DATA FOR ANALYSIS section start
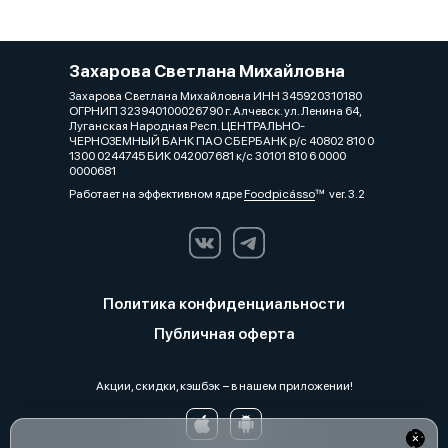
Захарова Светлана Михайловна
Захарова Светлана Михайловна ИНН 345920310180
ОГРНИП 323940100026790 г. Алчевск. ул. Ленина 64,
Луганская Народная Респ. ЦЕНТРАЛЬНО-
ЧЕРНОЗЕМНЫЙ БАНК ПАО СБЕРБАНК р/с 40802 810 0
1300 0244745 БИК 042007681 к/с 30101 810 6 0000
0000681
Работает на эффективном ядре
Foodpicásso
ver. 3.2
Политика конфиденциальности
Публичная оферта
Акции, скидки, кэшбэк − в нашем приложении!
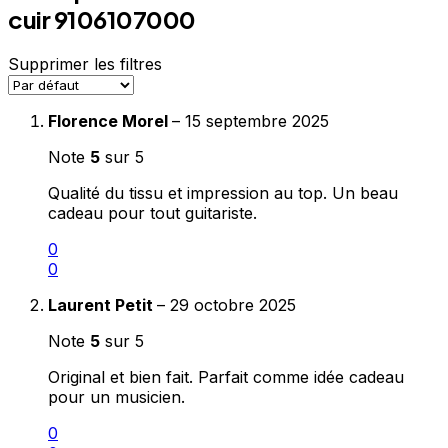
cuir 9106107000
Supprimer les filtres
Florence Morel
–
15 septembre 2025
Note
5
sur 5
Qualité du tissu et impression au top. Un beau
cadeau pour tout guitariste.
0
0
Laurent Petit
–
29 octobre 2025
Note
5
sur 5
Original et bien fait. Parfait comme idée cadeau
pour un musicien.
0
DATA FOR ANALYSIS section end
DATA FOR ANALYSIS section start
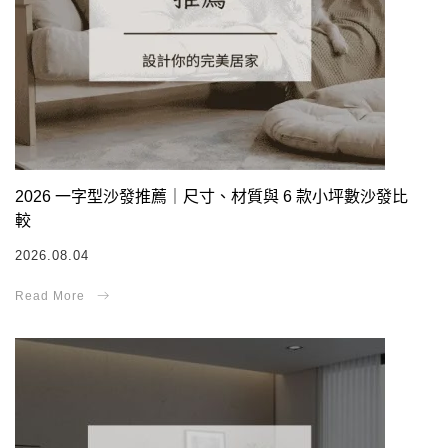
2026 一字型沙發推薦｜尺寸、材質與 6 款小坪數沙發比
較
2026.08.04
DATA FOR ANALYSIS section end
_YOUR OBJECTIVE_
Across the material, how many lines contain the word "Светлана"? Only the number is wanted.

_OUTPUT OF THE TASK_
2